*EASTBIO* Biophysical and Structural Characterisation of Receptor Activator of NF-kB

Bone remodelling is continuous throughout the lifetime of vertebrates, whereby two cell types, the bone-forming osteoblasts and bone-resorbing osteoclasts, are continually repairing damaged or worn-out areas of the skeleton. Tight regulation of the process is essential to ensure maintenance of the strength and shape of bones. Any abnormalities in remodelling can result in skeletal deformities and are the causes a number of diseases of the bone, including osteopetrosis, osteoporosis, rheumatoid arthritis and Paget’s disease.

Three proteins whose interactions play critical roles in remodelling are receptor activator of nuclear factor-kappa B (RANK), its cognate ligand RANKL and osteoprotegerin (OPG). RANK is a transmembrane receptor expressed on osteoclasts and osteoclast precursors and RANKL is expressed by osteoblasts and stromal cells. The binding of RANKL to RANK activates signalling pathways leading to osteoclast formation and activity; OPG regulates this interaction by acting as a decoy receptor competing with RANK binding to RANKL.
A number of disease-related mutations in these proteins have been identified that cause phenotypes of varying degrees of severity. This project aims to characterise the effects of such mutations on the three-dimensional structures and protein:protein interactions between these proteins. While atomic-level structural data are available for human RANKL and OPG from X-ray crystallography, interpretation of data for mutations in the extracellular region of the receptor (eRANK) is limited to models based upon the structure murine eRANK, no human structure being available.
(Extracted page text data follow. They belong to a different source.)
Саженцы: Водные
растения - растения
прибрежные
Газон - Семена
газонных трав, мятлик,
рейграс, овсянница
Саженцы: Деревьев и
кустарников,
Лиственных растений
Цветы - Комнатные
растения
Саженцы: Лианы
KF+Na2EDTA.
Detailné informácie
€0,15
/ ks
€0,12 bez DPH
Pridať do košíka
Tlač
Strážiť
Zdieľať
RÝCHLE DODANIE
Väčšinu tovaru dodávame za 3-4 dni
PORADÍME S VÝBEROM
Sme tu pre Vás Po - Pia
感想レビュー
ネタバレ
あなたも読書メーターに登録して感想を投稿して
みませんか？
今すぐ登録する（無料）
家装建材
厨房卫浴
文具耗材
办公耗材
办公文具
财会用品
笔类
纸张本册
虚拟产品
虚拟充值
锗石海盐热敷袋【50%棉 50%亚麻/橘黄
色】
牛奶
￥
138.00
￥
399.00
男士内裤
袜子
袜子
The research will employ a biophysical and structural approach to obtain atomic level structural data of wild-type and mutant human eRANK to characterise their properties, and will investigate specific intra-, and intermolecular interactions at the domain level in order to fully understand the role of eRANK in signal transduction in health and in disease. Structure-guided, site-directed mutagenesis will be employed to confirm the functional importance of specific residues and interactions revealed by the structural work. In parallel, osteoclast assays will be performed to assess the functional consequences of genetic variants on osteoclast differentiation and function.
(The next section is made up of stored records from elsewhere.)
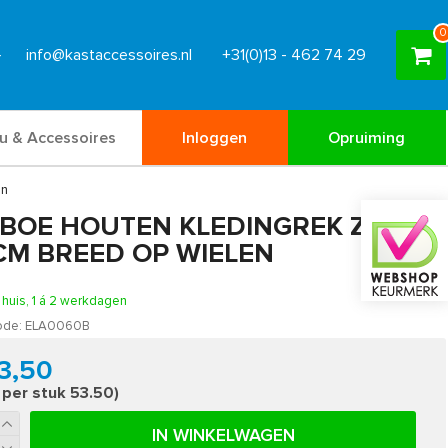
0
info@kastaccessoires.nl
+31(0)13 - 462 74 29
u & Accessoires
Inloggen
Opruiming
en
BOE HOUTEN KLEDINGREK ZWART
 CM BREED OP WIELEN
n huis, 1 á 2 werkdagen
ode:
ELA0060B
3,50
s per stuk 53.50)
IN WINKELWAGEN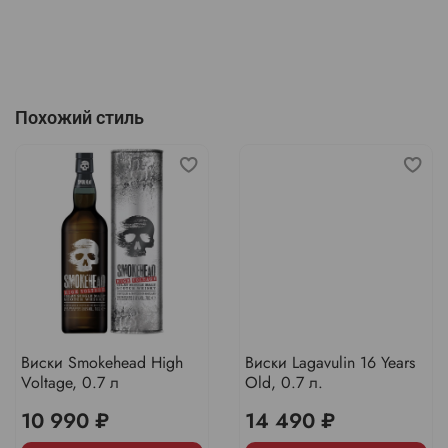
Похожий стиль
Виски Smokehead High
Виски Lagavulin 16 Years
Voltage, 0.7 л
Old, 0.7 л.
10 990 ₽
14 490 ₽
The student will receive interdisciplinary training in the two Schools at Edinburgh. Early in the project, training will be in molecular biology and recombinant protein technology, in order to over-express and purify recombinant proteins from various expression systems. The student will also be trained and gain invaluable experience in a range of biophysical techniques, including NMR and/or crystallography, mass spectrometry, dynamic and static light scattering, circular dichroism and isothermal titration calorimetry. Further training will develop skills with mammalian cell culture and assays, where osteoclast assays will be performed to assess the functional importance of mutants, both clinical variants and structure-guided mutants, to support the biophysical studies. The project will utilise state-of-the-art equipment, working within the Institute of Quantitative Biology, Biochemistry and Biotechnology; and the Institution and School Centre for Genomic and Experimental Medicine, both at the University of Edinburgh.
The student will have access to all the PhD training programmes in both Schools, including journal clubs, method clubs, scientific writing skills and presentation skills.